SU physicist’s work with quarks may resolve unanswered questions about universe
Paul Souder gives new meaning to Standard Model of particle physics
A physicist in Syracuse University’s College of Arts and Sciences has helped determine that colliding quarks and electrons “know” the difference between left and right. His discovery may provide fresh insights into the Standard Model of particle physics and resolve unanswered questions about the nature and origins of the universe.
SU Professor Paul Souder is part of a nationwide research team that has been working at the U.S. Department of Energy's Thomas Jefferson National Accelerator Facility (Jefferson Lab) in Newport News, Va. Their findings are the subject of an article this week in the journal Nature (Nature Publishing Group, 2014).
“Since the discovery of quarks [the building blocks of protons and neutrons], scientists have been exploiting their symmetries to study their intrinsic properties and to uncover what those properties reveal about the laws that govern them,” says Souder, a pioneer in experimental medium-energy particle physics. “At Jefferson Lab, we’ve been able to study a rare instance of symmetry breaking in electron-quark scattering. This has set new limits for the energies we’d need to access to peer beyond the Standard Model.”

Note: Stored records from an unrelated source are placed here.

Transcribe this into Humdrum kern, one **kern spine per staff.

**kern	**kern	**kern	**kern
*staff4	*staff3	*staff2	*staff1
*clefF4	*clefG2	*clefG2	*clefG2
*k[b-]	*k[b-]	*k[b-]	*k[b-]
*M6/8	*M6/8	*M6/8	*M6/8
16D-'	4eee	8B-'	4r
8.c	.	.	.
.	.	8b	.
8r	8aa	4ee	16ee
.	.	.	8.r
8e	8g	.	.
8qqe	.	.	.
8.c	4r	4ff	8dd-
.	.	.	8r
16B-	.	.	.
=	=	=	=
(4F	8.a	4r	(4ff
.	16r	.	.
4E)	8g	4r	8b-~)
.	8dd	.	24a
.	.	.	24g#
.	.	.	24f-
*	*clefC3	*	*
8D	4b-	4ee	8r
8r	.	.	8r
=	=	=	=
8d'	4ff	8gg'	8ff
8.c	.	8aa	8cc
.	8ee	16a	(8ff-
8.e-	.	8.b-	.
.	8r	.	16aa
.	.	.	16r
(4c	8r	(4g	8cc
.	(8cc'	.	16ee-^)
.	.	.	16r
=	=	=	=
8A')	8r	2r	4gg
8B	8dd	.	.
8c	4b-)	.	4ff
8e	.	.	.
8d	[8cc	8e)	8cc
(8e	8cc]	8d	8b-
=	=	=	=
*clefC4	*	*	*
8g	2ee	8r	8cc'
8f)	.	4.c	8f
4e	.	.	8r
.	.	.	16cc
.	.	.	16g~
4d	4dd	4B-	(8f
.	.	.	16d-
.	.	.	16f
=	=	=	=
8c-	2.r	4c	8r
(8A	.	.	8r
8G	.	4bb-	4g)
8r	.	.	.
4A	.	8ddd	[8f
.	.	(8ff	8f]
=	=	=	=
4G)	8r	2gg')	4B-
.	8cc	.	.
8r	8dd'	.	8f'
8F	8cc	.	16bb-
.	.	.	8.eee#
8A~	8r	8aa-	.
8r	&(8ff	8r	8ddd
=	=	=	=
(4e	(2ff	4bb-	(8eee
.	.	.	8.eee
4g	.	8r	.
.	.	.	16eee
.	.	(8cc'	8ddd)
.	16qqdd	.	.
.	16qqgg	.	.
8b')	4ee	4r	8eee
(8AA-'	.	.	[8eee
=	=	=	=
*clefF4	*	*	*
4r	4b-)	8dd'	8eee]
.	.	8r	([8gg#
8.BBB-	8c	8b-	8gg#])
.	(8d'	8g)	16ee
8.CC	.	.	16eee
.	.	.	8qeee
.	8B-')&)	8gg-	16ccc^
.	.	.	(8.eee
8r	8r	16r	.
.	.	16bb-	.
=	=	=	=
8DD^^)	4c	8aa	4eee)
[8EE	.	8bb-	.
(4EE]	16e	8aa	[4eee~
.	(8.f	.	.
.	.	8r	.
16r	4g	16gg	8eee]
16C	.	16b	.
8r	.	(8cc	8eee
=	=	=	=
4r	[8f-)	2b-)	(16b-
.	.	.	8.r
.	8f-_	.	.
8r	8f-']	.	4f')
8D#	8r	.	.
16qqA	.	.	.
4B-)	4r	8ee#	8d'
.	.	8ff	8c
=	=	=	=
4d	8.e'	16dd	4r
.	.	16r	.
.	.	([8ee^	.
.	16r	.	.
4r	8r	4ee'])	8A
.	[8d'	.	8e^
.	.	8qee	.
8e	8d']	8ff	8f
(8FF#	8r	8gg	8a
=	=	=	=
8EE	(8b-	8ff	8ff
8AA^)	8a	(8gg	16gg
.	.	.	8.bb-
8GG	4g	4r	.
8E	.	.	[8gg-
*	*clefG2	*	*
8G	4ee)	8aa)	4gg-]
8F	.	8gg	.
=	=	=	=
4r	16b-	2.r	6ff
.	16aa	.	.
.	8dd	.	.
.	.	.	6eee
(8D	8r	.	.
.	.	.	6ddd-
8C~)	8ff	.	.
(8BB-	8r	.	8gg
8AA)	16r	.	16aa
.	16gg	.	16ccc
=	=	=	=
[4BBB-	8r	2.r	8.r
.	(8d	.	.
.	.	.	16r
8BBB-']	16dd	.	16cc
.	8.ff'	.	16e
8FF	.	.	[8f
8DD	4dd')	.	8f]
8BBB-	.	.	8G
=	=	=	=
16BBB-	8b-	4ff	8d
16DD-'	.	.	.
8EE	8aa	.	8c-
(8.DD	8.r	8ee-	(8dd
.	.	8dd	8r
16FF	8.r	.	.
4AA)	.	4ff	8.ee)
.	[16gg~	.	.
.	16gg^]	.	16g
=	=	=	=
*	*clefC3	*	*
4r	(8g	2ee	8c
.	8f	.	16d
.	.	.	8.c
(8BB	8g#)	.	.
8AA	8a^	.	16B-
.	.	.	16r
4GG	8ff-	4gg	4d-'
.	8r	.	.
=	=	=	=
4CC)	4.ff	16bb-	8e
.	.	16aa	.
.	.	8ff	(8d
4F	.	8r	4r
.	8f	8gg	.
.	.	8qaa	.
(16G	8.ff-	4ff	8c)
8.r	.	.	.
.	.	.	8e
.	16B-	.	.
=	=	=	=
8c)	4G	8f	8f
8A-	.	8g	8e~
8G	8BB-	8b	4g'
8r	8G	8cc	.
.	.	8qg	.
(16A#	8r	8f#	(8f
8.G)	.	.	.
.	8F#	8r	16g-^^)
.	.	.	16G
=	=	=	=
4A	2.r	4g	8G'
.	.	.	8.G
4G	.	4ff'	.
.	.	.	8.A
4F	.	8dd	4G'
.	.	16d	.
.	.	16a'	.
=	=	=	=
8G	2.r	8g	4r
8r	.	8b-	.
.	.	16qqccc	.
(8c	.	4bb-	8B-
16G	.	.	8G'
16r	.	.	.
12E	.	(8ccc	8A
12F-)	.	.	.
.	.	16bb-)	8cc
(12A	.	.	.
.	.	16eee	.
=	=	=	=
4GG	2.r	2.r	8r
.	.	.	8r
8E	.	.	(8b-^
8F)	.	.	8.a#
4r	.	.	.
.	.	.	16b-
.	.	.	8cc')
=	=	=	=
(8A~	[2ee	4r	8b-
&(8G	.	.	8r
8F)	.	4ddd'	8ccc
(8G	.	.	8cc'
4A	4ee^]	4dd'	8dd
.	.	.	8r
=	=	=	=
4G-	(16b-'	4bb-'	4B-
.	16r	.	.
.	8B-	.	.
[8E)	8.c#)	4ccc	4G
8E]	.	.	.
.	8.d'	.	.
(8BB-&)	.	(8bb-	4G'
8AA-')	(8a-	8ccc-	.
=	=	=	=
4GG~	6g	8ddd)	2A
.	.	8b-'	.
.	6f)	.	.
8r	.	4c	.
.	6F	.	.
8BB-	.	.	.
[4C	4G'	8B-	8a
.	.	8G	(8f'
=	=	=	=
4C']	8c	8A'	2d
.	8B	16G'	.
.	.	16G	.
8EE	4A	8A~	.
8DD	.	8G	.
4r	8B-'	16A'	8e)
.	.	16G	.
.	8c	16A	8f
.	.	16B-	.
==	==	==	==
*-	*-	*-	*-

What is remarkable about the experiment, says Alan Middleton, professor and chair of physics at SU, is that it marks the first time scientists have witnessed this type of parity violation.
“These measurements show that when electrons and quarks collide, there is a non-zero difference between left-handed and right-handed collisions,” he says. “Paul and his team saw this by looking at 170 billion electrons, after they had collided with an atomic nucleus. … Before, [the difference] had been lost in the noise.”
Souder’s experiment has probed properties of the mirror symmetry of quarks. In mirror symmetry, the characteristics of an object remain the same, even if that object is flipped, as though it were reflected in a mirror. Classic examples include the matching wings on a butterfly, the repeating six-point patterns of a snowflake, and the smallest building blocks of matter.
The mirror symmetry of quarks may be studied via their interactions with other particles through fundamental forces.
“Three of the four forces that mediate the interactions of quarks with other particles—gravity, electromagnetism and the strong force—are mirror-symmetric,” says Souder, a recipient of the 2013 Outstanding Nuclear Physicist Award from Jefferson Science Associates, which manages Jefferson Lab. “The fourth force, the weak one, is not mirror-symmetric. This means that the intrinsic characteristics of quarks that determine how they interact through the weak force are different from, say, the electric charge for the electromagnetic force, the color charge for the strong force, or the mass for gravity.”
Souder and his colleagues measured the breaking of the mirror symmetry of quarks through a process called deep-inelastic scattering, in which a beam of electrons was shot inside an atomic nucleus to break it apart.
Xiaochao Zheng, associate professor of physics at the University of Virginia and the project’s spokesperson, says that the team noticed a difference, or an asymmetry, in the number of electrons that interacted with the quarks in the nuclei, when they were spinning in one direction versus the other.
“This asymmetry is due to the weak force between the electron and a quark in the target,” she says. “The weak force experienced by quarks has two components. One is analogous to electric charge and has been measured well in previous experiments. The other component, related to the spin of the quark, has been isolated for the first time in the Jefferson Lab experiment.”
The experiment was funded by the Department of Energy, the National Science Foundation, and the Jefferson Memorial Trust, with additional support from the researchers’ home institutions. Nearly 100 researchers from more than 30 institutions collaborated on the experiment, involving Jefferson Lab and the Argonne National Laboratory in Illinois.
SU’s Department of Physics has been educating students and carrying out research for more than 125 years. Graduate and undergraduate opportunities are available in fields ranging from biological and condensed matter physics, to cosmology and particle physics, to gravitational wave detection and astrophysics.